Who Are the Internationalists, Again?

May 9, 2013 Topic: IdeologySociety Region: United States Blog Brand: The Buzz

Who Are the Internationalists, Again?

The great neocon rebranding.

Jacob Heilbrunn rightly praises Danielle Pletka for exposing the hollowness of the Republican internal debate on foreign policy. It’s past time for a discussion of what, exactly, America aims for in the world beyond its borders, and how the government should work abroad to advance the interests of the citizens it exists to serve. (That debate shouldn’t be confined to the GOP, either—a national conversation is in order.) Yet there’s an unsettling undercurrent to Pletka’s article: the effort to rebrand neoconservatism as internationalism.

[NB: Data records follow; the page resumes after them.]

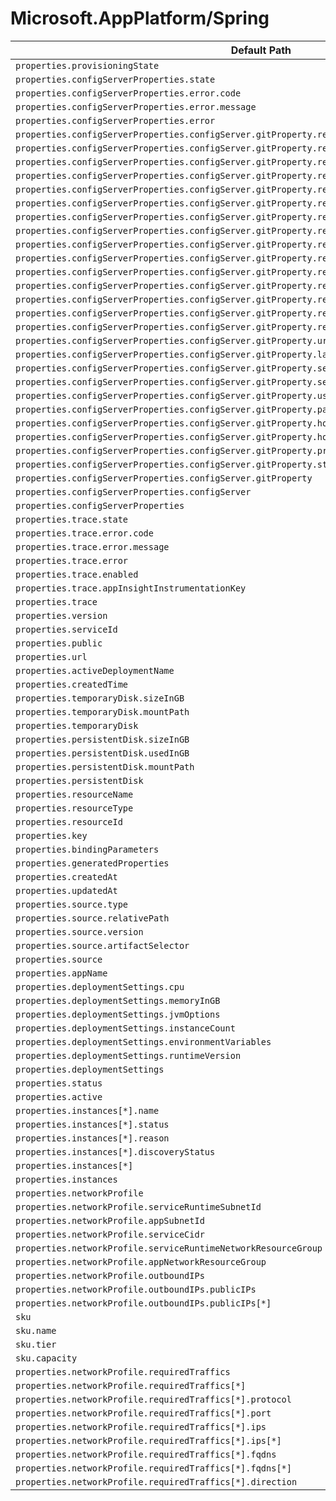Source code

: # Microsoft.AppPlatform/Spring

| Default Path | Alias |
|---|---|
| `properties.provisioningState` | `Microsoft.AppPlatform/Spring/provisioningState` |
| `properties.configServerProperties.state` | `Microsoft.AppPlatform/Spring/configServerProperties.state` |
| `properties.configServerProperties.error.code` | `Microsoft.AppPlatform/Spring/configServerProperties.error.code` |
| `properties.configServerProperties.error.message` | `Microsoft.AppPlatform/Spring/configServerProperties.error.message` |
| `properties.configServerProperties.error` | `Microsoft.AppPlatform/Spring/configServerProperties.error` |
| `properties.configServerProperties.configServer.gitProperty.repositories[*].name` | `Microsoft.AppPlatform/Spring/configServerProperties.configServer.gitProperty.repositories[*].name` |
| `properties.configServerProperties.configServer.gitProperty.repositories[*].pattern[*]` | `Microsoft.AppPlatform/Spring/configServerProperties.configServer.gitProperty.repositories[*].pattern[*]` |
| `properties.configServerProperties.configServer.gitProperty.repositories[*].pattern` | `Microsoft.AppPlatform/Spring/configServerProperties.configServer.gitProperty.repositories[*].pattern` |
| `properties.configServerProperties.configServer.gitProperty.repositories[*].uri` | `Microsoft.AppPlatform/Spring/configServerProperties.configServer.gitProperty.repositories[*].uri` |
| `properties.configServerProperties.configServer.gitProperty.repositories[*].label` | `Microsoft.AppPlatform/Spring/configServerProperties.configServer.gitProperty.repositories[*].label` |
| `properties.configServerProperties.configServer.gitProperty.repositories[*].searchPaths[*]` | `Microsoft.AppPlatform/Spring/configServerProperties.configServer.gitProperty.repositories[*].searchPaths[*]` |
| `properties.configServerProperties.configServer.gitProperty.repositories[*].searchPaths` | `Microsoft.AppPlatform/Spring/configServerProperties.configServer.gitProperty.repositories[*].searchPaths` |
| `properties.configServerProperties.configServer.gitProperty.repositories[*].username` | `Microsoft.AppPlatform/Spring/configServerProperties.configServer.gitProperty.repositories[*].username` |
| `properties.configServerProperties.configServer.gitProperty.repositories[*].password` | `Microsoft.AppPlatform/Spring/configServerProperties.configServer.gitProperty.repositories[*].password` |
| `properties.configServerProperties.configServer.gitProperty.repositories[*].hostKey` | `Microsoft.AppPlatform/Spring/configServerProperties.configServer.gitProperty.repositories[*].hostKey` |
| `properties.configServerProperties.configServer.gitProperty.repositories[*].hostKeyAlgorithm` | `Microsoft.AppPlatform/Spring/configServerProperties.configServer.gitProperty.repositories[*].hostKeyAlgorithm` |
| `properties.configServerProperties.configServer.gitProperty.repositories[*].privateKey` | `Microsoft.AppPlatform/Spring/configServerProperties.configServer.gitProperty.repositories[*].privateKey` |
| `properties.configServerProperties.configServer.gitProperty.repositories[*].strictHostKeyChecking` | `Microsoft.AppPlatform/Spring/configServerProperties.configServer.gitProperty.repositories[*].strictHostKeyChecking` |
| `properties.configServerProperties.configServer.gitProperty.repositories[*]` | `Microsoft.AppPlatform/Spring/configServerProperties.configServer.gitProperty.repositories[*]` |
| `properties.configServerProperties.configServer.gitProperty.repositories` | `Microsoft.AppPlatform/Spring/configServerProperties.configServer.gitProperty.repositories` |
| `properties.configServerProperties.configServer.gitProperty.uri` | `Microsoft.AppPlatform/Spring/configServerProperties.configServer.gitProperty.uri` |
| `properties.configServerProperties.configServer.gitProperty.label` | `Microsoft.AppPlatform/Spring/configServerProperties.configServer.gitProperty.label` |
| `properties.configServerProperties.configServer.gitProperty.searchPaths[*]` | `Microsoft.AppPlatform/Spring/configServerProperties.configServer.gitProperty.searchPaths[*]` |
| `properties.configServerProperties.configServer.gitProperty.searchPaths` | `Microsoft.AppPlatform/Spring/configServerProperties.configServer.gitProperty.searchPaths` |
| `properties.configServerProperties.configServer.gitProperty.username` | `Microsoft.AppPlatform/Spring/configServerProperties.configServer.gitProperty.username` |
| `properties.configServerProperties.configServer.gitProperty.password` | `Microsoft.AppPlatform/Spring/configServerProperties.configServer.gitProperty.password` |
| `properties.configServerProperties.configServer.gitProperty.hostKey` | `Microsoft.AppPlatform/Spring/configServerProperties.configServer.gitProperty.hostKey` |
| `properties.configServerProperties.configServer.gitProperty.hostKeyAlgorithm` | `Microsoft.AppPlatform/Spring/configServerProperties.configServer.gitProperty.hostKeyAlgorithm` |
| `properties.configServerProperties.configServer.gitProperty.privateKey` | `Microsoft.AppPlatform/Spring/configServerProperties.configServer.gitProperty.privateKey` |
| `properties.configServerProperties.configServer.gitProperty.strictHostKeyChecking` | `Microsoft.AppPlatform/Spring/configServerProperties.configServer.gitProperty.strictHostKeyChecking` |
| `properties.configServerProperties.configServer.gitProperty` | `Microsoft.AppPlatform/Spring/configServerProperties.configServer.gitProperty` |
| `properties.configServerProperties.configServer` | `Microsoft.AppPlatform/Spring/configServerProperties.configServer` |
| `properties.configServerProperties` | `Microsoft.AppPlatform/Spring/configServerProperties` |
| `properties.trace.state` | `Microsoft.AppPlatform/Spring/trace.state` |
| `properties.trace.error.code` | `Microsoft.AppPlatform/Spring/trace.error.code` |
| `properties.trace.error.message` | `Microsoft.AppPlatform/Spring/trace.error.message` |
| `properties.trace.error` | `Microsoft.AppPlatform/Spring/trace.error` |
| `properties.trace.enabled` | `Microsoft.AppPlatform/Spring/trace.enabled` |
| `properties.trace.appInsightInstrumentationKey` | `Microsoft.AppPlatform/Spring/trace.appInsightInstrumentationKey` |
| `properties.trace` | `Microsoft.AppPlatform/Spring/trace` |
| `properties.version` | `Microsoft.AppPlatform/Spring/version` |
| `properties.serviceId` | `Microsoft.AppPlatform/Spring/serviceId` |
| `properties.public` | `Microsoft.AppPlatform/Spring/apps.public` |
| `properties.url` | `Microsoft.AppPlatform/Spring/apps.url` |
| `properties.activeDeploymentName` | `Microsoft.AppPlatform/Spring/apps.activeDeploymentName` |
| `properties.createdTime` | `Microsoft.AppPlatform/Spring/apps.createdTime` |
| `properties.temporaryDisk.sizeInGB` | `Microsoft.AppPlatform/Spring/apps.temporaryDisk.sizeInGB` |
| `properties.temporaryDisk.mountPath` | `Microsoft.AppPlatform/Spring/apps.temporaryDisk.mountPath` |
| `properties.temporaryDisk` | `Microsoft.AppPlatform/Spring/apps.temporaryDisk` |
| `properties.persistentDisk.sizeInGB` | `Microsoft.AppPlatform/Spring/apps.persistentDisk.sizeInGB` |
| `properties.persistentDisk.usedInGB` | `Microsoft.AppPlatform/Spring/apps.persistentDisk.usedInGB` |
| `properties.persistentDisk.mountPath` | `Microsoft.AppPlatform/Spring/apps.persistentDisk.mountPath` |
| `properties.persistentDisk` | `Microsoft.AppPlatform/Spring/apps.persistentDisk` |
| `properties.resourceName` | `Microsoft.AppPlatform/Spring/apps.bindings.resourceName` |
| `properties.resourceType` | `Microsoft.AppPlatform/Spring/apps.bindings.resourceType` |
| `properties.resourceId` | `Microsoft.AppPlatform/Spring/apps.bindings.resourceId` |
| `properties.key` | `Microsoft.AppPlatform/Spring/apps.bindings.key` |
| `properties.bindingParameters` | `Microsoft.AppPlatform/Spring/apps.bindings.bindingParameters` |
| `properties.generatedProperties` | `Microsoft.AppPlatform/Spring/apps.bindings.generatedProperties` |
| `properties.createdAt` | `Microsoft.AppPlatform/Spring/apps.bindings.createdAt` |
| `properties.updatedAt` | `Microsoft.AppPlatform/Spring/apps.bindings.updatedAt` |
| `properties.source.type` | `Microsoft.AppPlatform/Spring/apps.deployments.source.type` |
| `properties.source.relativePath` | `Microsoft.AppPlatform/Spring/apps.deployments.source.relativePath` |
| `properties.source.version` | `Microsoft.AppPlatform/Spring/apps.deployments.source.version` |
| `properties.source.artifactSelector` | `Microsoft.AppPlatform/Spring/apps.deployments.source.artifactSelector` |
| `properties.source` | `Microsoft.AppPlatform/Spring/apps.deployments.source` |
| `properties.appName` | `Microsoft.AppPlatform/Spring/apps.deployments.appName` |
| `properties.deploymentSettings.cpu` | `Microsoft.AppPlatform/Spring/apps.deployments.deploymentSettings.cpu` |
| `properties.deploymentSettings.memoryInGB` | `Microsoft.AppPlatform/Spring/apps.deployments.deploymentSettings.memoryInGB` |
| `properties.deploymentSettings.jvmOptions` | `Microsoft.AppPlatform/Spring/apps.deployments.deploymentSettings.jvmOptions` |
| `properties.deploymentSettings.instanceCount` | `Microsoft.AppPlatform/Spring/apps.deployments.deploymentSettings.instanceCount` |
| `properties.deploymentSettings.environmentVariables` | `Microsoft.AppPlatform/Spring/apps.deployments.deploymentSettings.environmentVariables` |
| `properties.deploymentSettings.runtimeVersion` | `Microsoft.AppPlatform/Spring/apps.deployments.deploymentSettings.runtimeVersion` |
| `properties.deploymentSettings` | `Microsoft.AppPlatform/Spring/apps.deployments.deploymentSettings` |
| `properties.status` | `Microsoft.AppPlatform/Spring/apps.deployments.status` |
| `properties.active` | `Microsoft.AppPlatform/Spring/apps.deployments.active` |
| `properties.instances[*].name` | `Microsoft.AppPlatform/Spring/apps.deployments.instances[*].name` |
| `properties.instances[*].status` | `Microsoft.AppPlatform/Spring/apps.deployments.instances[*].status` |
| `properties.instances[*].reason` | `Microsoft.AppPlatform/Spring/apps.deployments.instances[*].reason` |
| `properties.instances[*].discoveryStatus` | `Microsoft.AppPlatform/Spring/apps.deployments.instances[*].discoveryStatus` |
| `properties.instances[*]` | `Microsoft.AppPlatform/Spring/apps.deployments.instances[*]` |
| `properties.instances` | `Microsoft.AppPlatform/Spring/apps.deployments.instances` |
| `properties.networkProfile` | `Microsoft.AppPlatform/Spring/networkProfile` |
| `properties.networkProfile.serviceRuntimeSubnetId` | `Microsoft.AppPlatform/Spring/networkProfile.serviceRuntimeSubnetId` |
| `properties.networkProfile.appSubnetId` | `Microsoft.AppPlatform/Spring/networkProfile.appSubnetId` |
| `properties.networkProfile.serviceCidr` | `Microsoft.AppPlatform/Spring/networkProfile.serviceCidr` |
| `properties.networkProfile.serviceRuntimeNetworkResourceGroup` | `Microsoft.AppPlatform/Spring/networkProfile.serviceRuntimeNetworkResourceGroup` |
| `properties.networkProfile.appNetworkResourceGroup` | `Microsoft.AppPlatform/Spring/networkProfile.appNetworkResourceGroup` |
| `properties.networkProfile.outboundIPs` | `Microsoft.AppPlatform/Spring/networkProfile.outboundIPs` |
| `properties.networkProfile.outboundIPs.publicIPs` | `Microsoft.AppPlatform/Spring/networkProfile.outboundIPs.publicIPs` |
| `properties.networkProfile.outboundIPs.publicIPs[*]` | `Microsoft.AppPlatform/Spring/networkProfile.outboundIPs.publicIPs[*]` |
| `sku` | `Microsoft.AppPlatform/Spring/sku` |
| `sku.name` | `Microsoft.AppPlatform/Spring/sku.name` |
| `sku.tier` | `Microsoft.AppPlatform/Spring/sku.tier` |
| `sku.capacity` | `Microsoft.AppPlatform/Spring/sku.capacity` |
| `properties.networkProfile.requiredTraffics` | `Microsoft.AppPlatform/Spring/networkProfile.requiredTraffics` |
| `properties.networkProfile.requiredTraffics[*]` | `Microsoft.AppPlatform/Spring/networkProfile.requiredTraffics[*]` |
| `properties.networkProfile.requiredTraffics[*].protocol` | `Microsoft.AppPlatform/Spring/networkProfile.requiredTraffics[*].protocol` |
| `properties.networkProfile.requiredTraffics[*].port` | `Microsoft.AppPlatform/Spring/networkProfile.requiredTraffics[*].port` |
| `properties.networkProfile.requiredTraffics[*].ips` | `Microsoft.AppPlatform/Spring/networkProfile.requiredTraffics[*].ips` |
| `properties.networkProfile.requiredTraffics[*].ips[*]` | `Microsoft.AppPlatform/Spring/networkProfile.requiredTraffics[*].ips[*]` |
| `properties.networkProfile.requiredTraffics[*].fqdns` | `Microsoft.AppPlatform/Spring/networkProfile.requiredTraffics[*].fqdns` |
| `properties.networkProfile.requiredTraffics[*].fqdns[*]` | `Microsoft.AppPlatform/Spring/networkProfile.requiredTraffics[*].fqdns[*]` |
| `properties.networkProfile.requiredTraffics[*].direction` | `Microsoft.AppPlatform/Spring/networkProfile.requiredTraffics[*].direction` |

Pletka is hardly the only example of this. A major Foreign Policy essay by John McCain, whose views are almost the Platonic ideal of neoconservatism, repeatedly uses the label. The American Enterprise Institute has launched the American Internationalism Project, co-chaired by former senator Joe Lieberman, another neocon. The project’s media presence has been full of neoconservative bromides.

This is somewhat understandable. As National Review’s Reihan Salam has pointed out, “the distinction between Republican internationalism and Republican hawkishness often appears to have collapsed.” The neoconservatives have become the primary voice of GOP foreign policy. The conservative-realist intellectual tradition—which in the past claimed prominent names like Eisenhower, Nixon, Kissinger and Scowcroft—has largely vanished, even though it is certainly internationalist. And at times the alleged isolationists earn the epithet. Rand Paul, for instance, filed a budget amendment with the stated purpose of “reduc[ing] spending by withdrawing the United States from membership in the United Nations.” It’s hard to say that’s internationalism. But the same time, Paul has called himself a realist and, (rumor has it) was influenced deeply by a recent book on ur-realist George Kennan.

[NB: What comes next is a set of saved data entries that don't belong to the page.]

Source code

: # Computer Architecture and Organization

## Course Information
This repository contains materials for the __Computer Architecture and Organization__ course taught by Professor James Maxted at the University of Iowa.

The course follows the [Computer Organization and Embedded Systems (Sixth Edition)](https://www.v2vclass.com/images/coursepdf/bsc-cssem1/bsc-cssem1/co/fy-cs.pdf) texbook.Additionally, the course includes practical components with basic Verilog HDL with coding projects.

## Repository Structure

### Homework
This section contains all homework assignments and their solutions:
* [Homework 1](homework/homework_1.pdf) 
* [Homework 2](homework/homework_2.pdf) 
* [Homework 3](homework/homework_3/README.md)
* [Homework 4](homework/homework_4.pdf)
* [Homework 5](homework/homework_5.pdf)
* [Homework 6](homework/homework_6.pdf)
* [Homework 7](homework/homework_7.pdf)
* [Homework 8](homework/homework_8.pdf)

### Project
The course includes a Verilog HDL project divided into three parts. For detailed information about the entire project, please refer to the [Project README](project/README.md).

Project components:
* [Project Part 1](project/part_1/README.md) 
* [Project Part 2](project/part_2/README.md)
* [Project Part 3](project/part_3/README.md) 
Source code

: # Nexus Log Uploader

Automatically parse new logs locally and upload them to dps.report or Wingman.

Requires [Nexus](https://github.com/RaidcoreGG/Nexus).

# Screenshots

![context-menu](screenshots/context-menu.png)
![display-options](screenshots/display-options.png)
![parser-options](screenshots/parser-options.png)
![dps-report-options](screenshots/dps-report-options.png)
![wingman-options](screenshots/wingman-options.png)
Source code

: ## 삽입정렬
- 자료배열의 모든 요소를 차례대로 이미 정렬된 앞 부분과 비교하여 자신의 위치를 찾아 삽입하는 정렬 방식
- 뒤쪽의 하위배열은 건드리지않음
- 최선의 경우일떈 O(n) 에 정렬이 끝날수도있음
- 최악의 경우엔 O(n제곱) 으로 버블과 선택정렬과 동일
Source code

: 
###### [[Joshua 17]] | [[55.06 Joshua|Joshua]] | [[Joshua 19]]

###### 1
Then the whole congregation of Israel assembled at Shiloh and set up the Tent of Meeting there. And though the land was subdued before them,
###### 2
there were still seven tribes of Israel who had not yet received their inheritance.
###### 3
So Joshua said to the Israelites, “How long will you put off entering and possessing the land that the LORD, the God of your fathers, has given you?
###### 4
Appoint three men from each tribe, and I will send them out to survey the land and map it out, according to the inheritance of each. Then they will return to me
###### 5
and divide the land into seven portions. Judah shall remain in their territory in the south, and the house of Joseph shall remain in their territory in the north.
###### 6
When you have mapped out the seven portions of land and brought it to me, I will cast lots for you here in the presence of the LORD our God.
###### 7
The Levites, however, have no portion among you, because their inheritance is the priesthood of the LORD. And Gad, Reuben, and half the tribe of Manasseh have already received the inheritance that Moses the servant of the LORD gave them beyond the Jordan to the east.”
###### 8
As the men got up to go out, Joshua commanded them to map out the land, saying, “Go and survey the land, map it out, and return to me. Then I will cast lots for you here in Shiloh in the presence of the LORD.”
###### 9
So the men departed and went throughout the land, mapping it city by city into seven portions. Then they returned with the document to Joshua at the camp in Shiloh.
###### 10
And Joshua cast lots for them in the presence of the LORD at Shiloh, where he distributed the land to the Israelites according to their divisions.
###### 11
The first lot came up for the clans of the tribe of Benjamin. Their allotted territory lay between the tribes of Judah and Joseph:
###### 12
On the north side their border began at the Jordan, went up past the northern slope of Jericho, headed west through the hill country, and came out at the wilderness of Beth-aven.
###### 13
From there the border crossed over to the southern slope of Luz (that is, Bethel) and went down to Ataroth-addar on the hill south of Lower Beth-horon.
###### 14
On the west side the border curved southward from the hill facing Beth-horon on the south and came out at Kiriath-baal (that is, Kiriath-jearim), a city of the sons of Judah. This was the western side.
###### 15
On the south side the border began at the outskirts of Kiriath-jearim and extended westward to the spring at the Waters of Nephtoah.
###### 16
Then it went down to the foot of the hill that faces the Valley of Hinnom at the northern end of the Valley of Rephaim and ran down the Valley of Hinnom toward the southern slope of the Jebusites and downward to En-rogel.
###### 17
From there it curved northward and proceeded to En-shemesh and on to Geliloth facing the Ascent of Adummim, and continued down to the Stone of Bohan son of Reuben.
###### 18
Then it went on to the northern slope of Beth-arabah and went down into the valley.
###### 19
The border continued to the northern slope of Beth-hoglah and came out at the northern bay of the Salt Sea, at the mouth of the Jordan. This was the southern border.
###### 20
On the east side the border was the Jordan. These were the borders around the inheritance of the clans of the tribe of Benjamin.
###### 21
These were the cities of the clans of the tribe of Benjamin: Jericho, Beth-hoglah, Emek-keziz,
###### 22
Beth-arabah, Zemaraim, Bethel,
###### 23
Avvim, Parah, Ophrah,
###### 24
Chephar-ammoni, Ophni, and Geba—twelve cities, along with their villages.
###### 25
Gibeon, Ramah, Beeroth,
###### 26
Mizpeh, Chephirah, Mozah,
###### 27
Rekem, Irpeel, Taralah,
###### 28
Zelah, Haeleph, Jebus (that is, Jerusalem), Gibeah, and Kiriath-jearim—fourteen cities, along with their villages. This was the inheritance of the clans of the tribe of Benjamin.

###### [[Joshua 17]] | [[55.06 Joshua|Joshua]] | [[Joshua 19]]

The new label erases all the ideological space between the part of Rand Paul that wants out of Turtle Bay and the part of John McCain that inexhaustibly desires new wars. This undermines the very conversation that Pletka wants to promote. It also buries the real key to a Republican restoration—the rejection of the neocons’ reflexive interventionism as the party’s foreign-policy fulcrum. This reflex, now being branded “internationalism,” brought America’s international power to its lowest ebb since the days of Carter. Yet the neoconservatives seem to wear their new nametag without irony.